REPUBLIKA.CO.ID, JAKARTA -- Capaian surplus dagang selama 2021 diprediksi sulit dapat kembali terjadi pada 2022. Ekonom sekaligus Direktur Center of Economic and Law Studies (CELIOS), Bhima Yudhistira, menilai, tanda penurunan ekspor dan kenaikan permintaan mulai terlihat pada akhir 2021. Hal itu menunjukkan akan terjadi penyeimbangan perdagangan di tahun ini.
"Kita sedang mengalami fase rebalancing, yang tadinya ekspor naik sekarang giliran impor. Jadi neraca dagang akan surplus tapi kemungkinan ada penurunan di 2022," kata Bhima kepada Republika.co.id, Senin (17/1/2022).
Penurunan ekspor secara bulanan terjadi mulai Oktober ke Desember 2021. Khusus bulan Desember lalu, nilai ekspor sebesar 22,38 miliar dolar AS, turun 2,04 persen dari bulan sebelumnya.
Sementara impor mengalami kenaikan konsisten pada periode sama. Pada Desember, impor tembus 21,36 miliar dolar AS atau naik 10,51 persen dari November. Nilai impor itu sekaligus menjadi yang tertinggi sepanjang masa.
Adapun selama 2021, surplus dagang Indonesia secara kumulatif mencapai 35,34 miliar dolar AS. Nilai ekspor mencapai 231,5 juta dolar AS sedangkan impor 196,1 juta dolar AS.
Bhima mengatakan, tantangan kinerja perdagangan di tahun ini akan berbeda dari tahun sebelumnya. Pasalnya, di saat adanya perbaikan ekonomi dunia dan Indonesia, permintaan akan barang konsumsi, termasuk dari pemenuhan impor, akan mengalami peningkatan.

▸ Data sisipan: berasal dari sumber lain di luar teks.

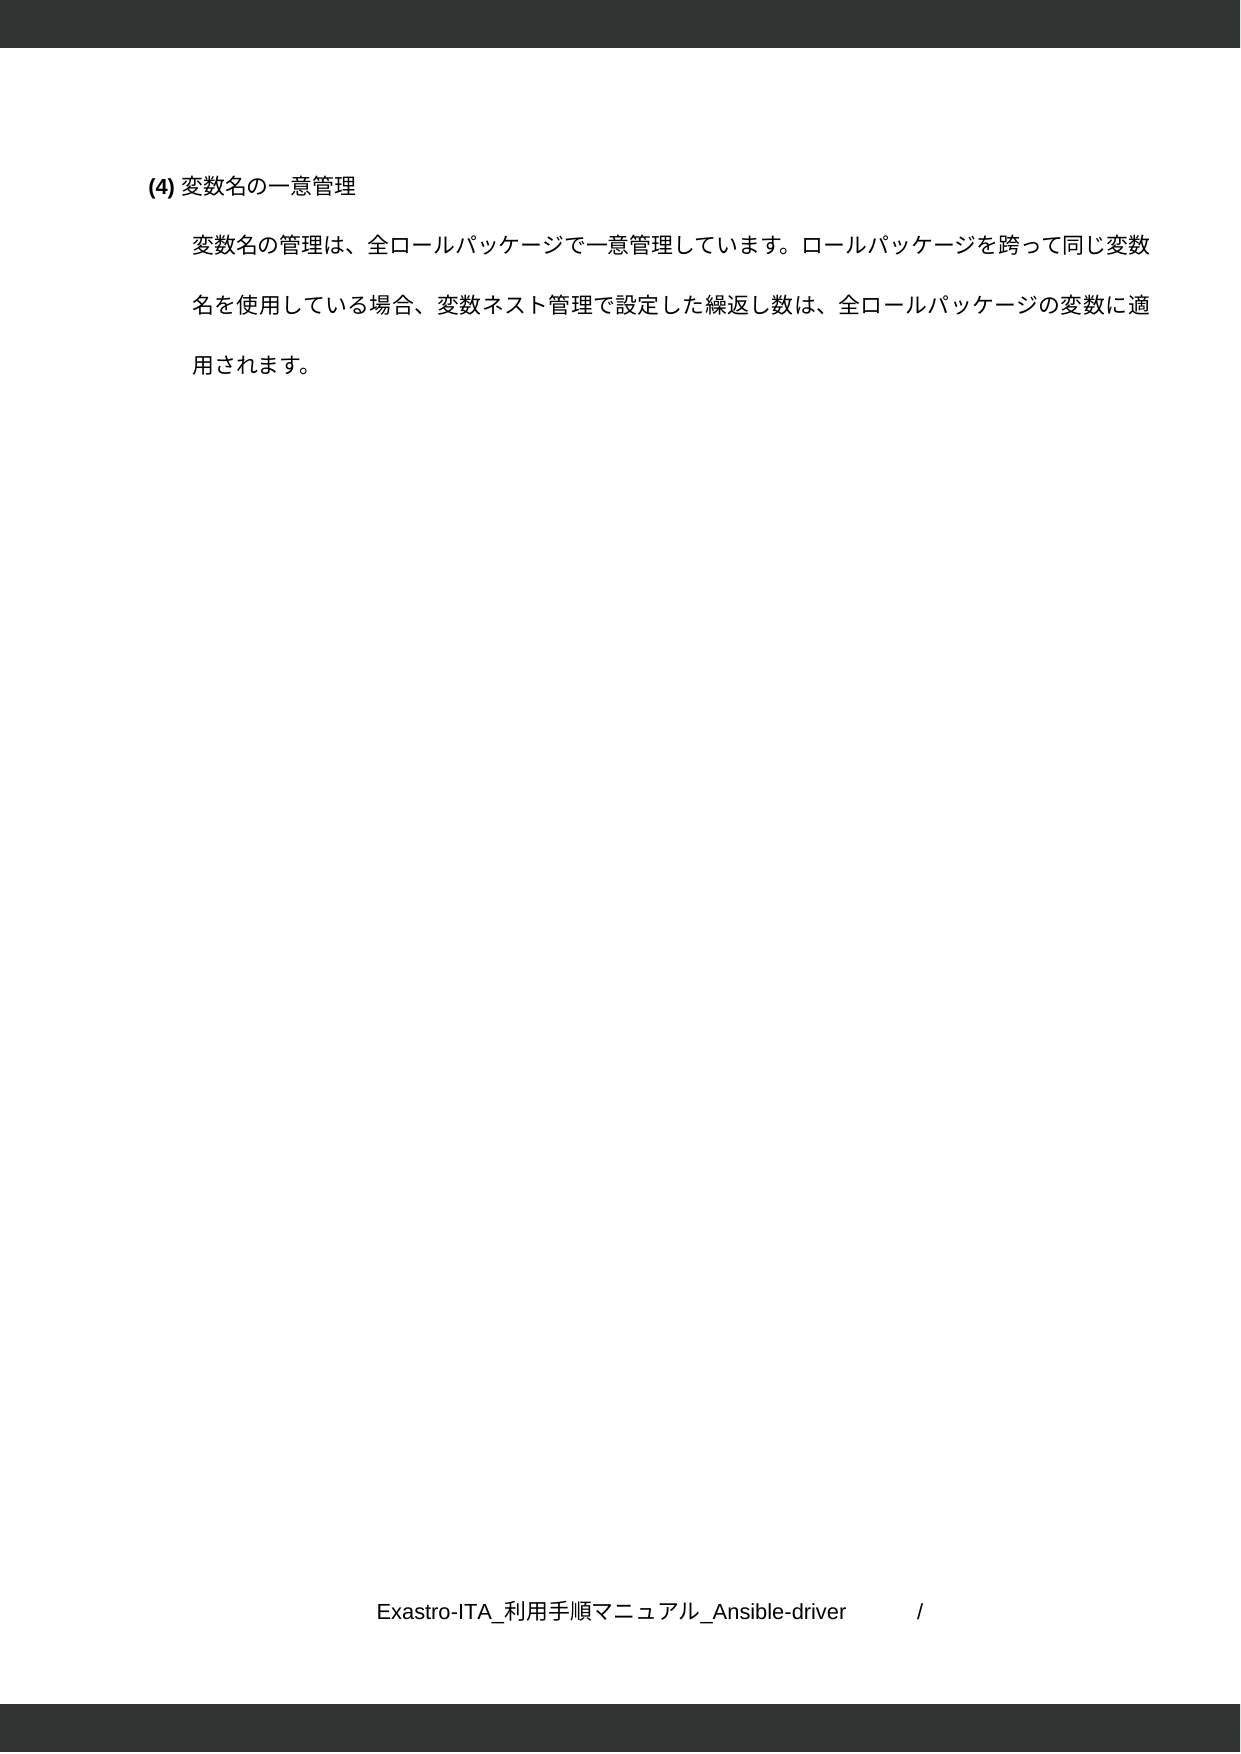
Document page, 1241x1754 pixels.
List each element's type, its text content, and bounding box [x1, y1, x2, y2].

Sementara itu, kenaikan harga komoditas mentah yang menguntungkan Indonesia sepanjang 2021 dan membuat nilai ekspor meningkat pesat tak bisa diharapkan sepenuhnya.
"Jika berharap pada booming harga komoditas, kita belum tahu apakah sampai akhir 2022 masih terjadi sementara banyak ketidakpastian. Sementara itu gangguan rantai pasok masih terjadi," Kata dia.
Bhima mengatakan, melihat tantangan tahun 2022 yang masih penuh dengan ketidakpastian, pemerintah dan pelaku usaha harus mencari strategi untuk dapat memperluas pasar. Di sisi lain, berupaya dalam meningkatkan nilai tambah produk dan kualitas daya saing produk Indonesia di pasar global."Jadi tidak lagi mengejar supercycle komoditas," kata dia.
Dalam kesempatan berbeda, Menteri Perdagangan, Muhammad Lutfi mengatakan, capaian surplus perdagangan 2021 yang mencetak rekor terbesar sudah menandakan adanya evolusi perdagangan Indonesia.
Pada 2013 silam ia mencatat tiga dari lima produk ekspor unggulan Indonesia merupakan komoditas mentah seperti pertambangan. Namun, saat ini produk-produk unggulan ekspor sudah meningkat menjadi bahan olahan industri, seperti turunan minyak sawit serta produk besi dan baja.
Karenanya, Lutfi menegaskan, satu-satunya cara agar kinerja perdagangan dapat terus ditingkatkan dengan mengubah produk-produk ekspor dari barang mentah menjadi setengah jadi, barang industri, serta produk berteknologi tinggi.